Le 3 janvier 2026
- Scénariste : Michael Sanlaville>
- Dessinateur : Michaël Sanlaville
- Genre : Drame, Thriller
- Editeur : Glénat
- Famille : BD Franco-belge
- Date de sortie : 7 janvier 2026
Un thriller mené plein gaz qui vire au drame familial, réalisé par Michaël Sanlaville, co-auteur de Lastman.
Résumé : Août 2023. Une famille de vacanciers, composé d’un couple et de leurs trois filles – l’adolescente Jolène, la turbulente Samantha et la petite Mila – avale les kilomètres d’autoroute pour descendre vers leur lieu de villégiature. En voiture, la famille tue le temps comme elle le peu, jusqu’à ce que tout bascule. Après avoir franchi une série de tunnels, le GPS du véhicule ainsi que les téléphones ne répondent plus. Tout à coup, un bolide noir les dépasse à toute vitesse, et le conducteur casqué les interpelle avec une étrange verve, sans que quiconque puisse le comprendre. Puis un deuxième véhicule les dépasse tout aussi vite, avant d’être renversé par un autre véhicule. Apeurée, la famille ne comprend plus rien, et s’arrête sur ce qui semble être une aire de repos pour faire le point. Ce n’est que le début du cauchemar…
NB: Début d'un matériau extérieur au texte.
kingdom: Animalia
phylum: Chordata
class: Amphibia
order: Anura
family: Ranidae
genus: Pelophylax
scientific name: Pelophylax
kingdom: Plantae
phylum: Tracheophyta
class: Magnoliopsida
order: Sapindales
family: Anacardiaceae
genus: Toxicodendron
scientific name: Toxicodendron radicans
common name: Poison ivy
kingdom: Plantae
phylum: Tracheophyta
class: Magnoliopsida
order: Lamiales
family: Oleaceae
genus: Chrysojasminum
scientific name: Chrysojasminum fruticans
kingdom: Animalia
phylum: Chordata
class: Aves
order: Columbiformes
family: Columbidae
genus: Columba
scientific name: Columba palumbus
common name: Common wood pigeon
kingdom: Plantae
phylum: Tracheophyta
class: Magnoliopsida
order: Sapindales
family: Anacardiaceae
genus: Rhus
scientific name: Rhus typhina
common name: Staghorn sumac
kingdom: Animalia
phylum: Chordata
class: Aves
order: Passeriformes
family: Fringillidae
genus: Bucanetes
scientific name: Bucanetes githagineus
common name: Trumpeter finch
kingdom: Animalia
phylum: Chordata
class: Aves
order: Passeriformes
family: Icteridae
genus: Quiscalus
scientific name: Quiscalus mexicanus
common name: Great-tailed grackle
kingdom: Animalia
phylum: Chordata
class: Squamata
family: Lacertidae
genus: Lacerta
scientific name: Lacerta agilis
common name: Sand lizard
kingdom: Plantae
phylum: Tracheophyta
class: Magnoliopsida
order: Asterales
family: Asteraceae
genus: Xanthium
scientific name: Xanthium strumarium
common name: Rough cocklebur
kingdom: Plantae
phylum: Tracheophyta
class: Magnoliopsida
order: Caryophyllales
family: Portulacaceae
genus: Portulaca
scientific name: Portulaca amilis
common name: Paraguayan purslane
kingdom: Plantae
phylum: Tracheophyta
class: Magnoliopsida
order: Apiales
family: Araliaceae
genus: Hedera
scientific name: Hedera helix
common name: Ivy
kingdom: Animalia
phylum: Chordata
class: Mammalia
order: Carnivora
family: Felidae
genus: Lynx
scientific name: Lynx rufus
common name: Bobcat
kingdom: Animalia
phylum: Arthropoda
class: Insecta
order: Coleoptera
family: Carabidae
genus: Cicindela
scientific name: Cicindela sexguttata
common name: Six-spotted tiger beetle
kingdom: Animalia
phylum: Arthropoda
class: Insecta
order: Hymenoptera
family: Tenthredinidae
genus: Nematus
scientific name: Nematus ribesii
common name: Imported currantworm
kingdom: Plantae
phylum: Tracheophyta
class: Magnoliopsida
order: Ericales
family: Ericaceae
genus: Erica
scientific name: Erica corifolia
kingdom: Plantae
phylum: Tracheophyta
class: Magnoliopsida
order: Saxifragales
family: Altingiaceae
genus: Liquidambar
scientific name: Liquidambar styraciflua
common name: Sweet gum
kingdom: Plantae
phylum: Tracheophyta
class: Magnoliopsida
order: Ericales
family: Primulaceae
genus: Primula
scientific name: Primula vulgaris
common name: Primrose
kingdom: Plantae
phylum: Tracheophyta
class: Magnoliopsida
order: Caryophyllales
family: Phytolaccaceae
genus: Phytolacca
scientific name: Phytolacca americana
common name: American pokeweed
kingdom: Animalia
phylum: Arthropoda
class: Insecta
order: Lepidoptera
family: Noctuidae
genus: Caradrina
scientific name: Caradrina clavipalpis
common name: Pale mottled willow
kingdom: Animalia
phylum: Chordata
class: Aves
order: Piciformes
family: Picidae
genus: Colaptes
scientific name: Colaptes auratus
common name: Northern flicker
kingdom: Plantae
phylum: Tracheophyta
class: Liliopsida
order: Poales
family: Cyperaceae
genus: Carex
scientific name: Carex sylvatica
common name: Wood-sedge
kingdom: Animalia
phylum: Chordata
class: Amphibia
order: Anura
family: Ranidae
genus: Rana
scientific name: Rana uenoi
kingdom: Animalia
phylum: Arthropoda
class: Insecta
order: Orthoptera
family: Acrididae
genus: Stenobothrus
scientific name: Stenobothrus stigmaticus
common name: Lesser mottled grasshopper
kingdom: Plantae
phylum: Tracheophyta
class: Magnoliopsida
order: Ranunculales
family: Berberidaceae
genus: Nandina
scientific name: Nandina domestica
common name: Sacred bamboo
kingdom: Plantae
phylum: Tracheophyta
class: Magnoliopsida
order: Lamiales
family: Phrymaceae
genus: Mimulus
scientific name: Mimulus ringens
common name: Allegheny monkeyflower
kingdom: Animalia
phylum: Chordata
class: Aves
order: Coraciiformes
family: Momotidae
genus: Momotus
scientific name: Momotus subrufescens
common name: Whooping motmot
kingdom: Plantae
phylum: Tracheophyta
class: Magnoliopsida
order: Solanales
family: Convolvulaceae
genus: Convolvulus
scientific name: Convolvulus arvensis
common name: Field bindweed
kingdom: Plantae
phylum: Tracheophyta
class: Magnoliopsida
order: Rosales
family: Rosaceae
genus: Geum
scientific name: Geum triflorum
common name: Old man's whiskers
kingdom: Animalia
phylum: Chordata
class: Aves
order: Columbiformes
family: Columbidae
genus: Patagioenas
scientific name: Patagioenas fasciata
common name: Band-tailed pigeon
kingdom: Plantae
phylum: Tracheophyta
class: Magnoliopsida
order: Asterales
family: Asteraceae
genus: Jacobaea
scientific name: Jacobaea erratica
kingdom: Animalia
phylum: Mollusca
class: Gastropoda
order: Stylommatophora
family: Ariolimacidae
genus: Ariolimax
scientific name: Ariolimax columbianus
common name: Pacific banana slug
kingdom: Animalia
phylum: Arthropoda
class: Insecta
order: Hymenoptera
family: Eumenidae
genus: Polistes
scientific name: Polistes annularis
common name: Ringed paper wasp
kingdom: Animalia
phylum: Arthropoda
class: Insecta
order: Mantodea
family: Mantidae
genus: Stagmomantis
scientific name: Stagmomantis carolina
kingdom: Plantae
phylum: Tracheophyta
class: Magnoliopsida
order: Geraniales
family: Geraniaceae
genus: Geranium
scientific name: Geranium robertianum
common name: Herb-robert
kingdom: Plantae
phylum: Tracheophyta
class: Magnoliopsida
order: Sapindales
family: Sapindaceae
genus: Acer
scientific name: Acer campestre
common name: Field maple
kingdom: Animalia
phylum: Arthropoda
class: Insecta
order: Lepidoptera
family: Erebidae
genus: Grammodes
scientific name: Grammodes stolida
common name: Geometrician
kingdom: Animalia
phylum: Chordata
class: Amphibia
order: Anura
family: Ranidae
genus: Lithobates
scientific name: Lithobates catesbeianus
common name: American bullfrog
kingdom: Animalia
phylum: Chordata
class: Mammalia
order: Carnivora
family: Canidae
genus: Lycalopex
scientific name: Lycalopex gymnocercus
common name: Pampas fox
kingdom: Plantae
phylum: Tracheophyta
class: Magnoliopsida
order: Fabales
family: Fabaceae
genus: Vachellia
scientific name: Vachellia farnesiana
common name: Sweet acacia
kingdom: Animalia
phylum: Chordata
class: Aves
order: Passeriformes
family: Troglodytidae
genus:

Critique : Véritable thriller qui se lit d’une traite, Tunnels rapproche les univers a priori assez éloignés de la course automobile et du récit de vacances pour livrer une histoire en huis clos, où les principaux personnages sont les cinq membres de la famille, piégés dans une boucle spatio-temporelle infernale. Le récit va crescendo : la première scène représente la famille en train de casser la croûte sur l’aire de repos d’une autoroute, l’occasion pour le lecteur de faire connaissance avec les personnages : la petite Samantha apparaît bagarreuse, Jolène préfère rester sur sa console plutôt que de faire les kilomètres nécessaires à la validation de sa conduite accompagnée, etc. Mais c’est lorsque la situation dramatique se noue que les personnages se révèlent véritablement : le père panique et s’avère incapable de prendre de véritable décision, quand Jolène – apparemment assez fade – se décide à conduire sur cette route infernale… Tunnels met sous tension ses personnages – et le lecteur – sur ces routes qui semblent ne jamais finir jusqu’à ce que le récit bascule à nouveau. Michaël Sanlaville surprend par cette rupture – que nous ne révèlerons pas pour ne pas gâcher la lecture – et nous entraîne en dernier lieu sur la route plus intime du drame familial.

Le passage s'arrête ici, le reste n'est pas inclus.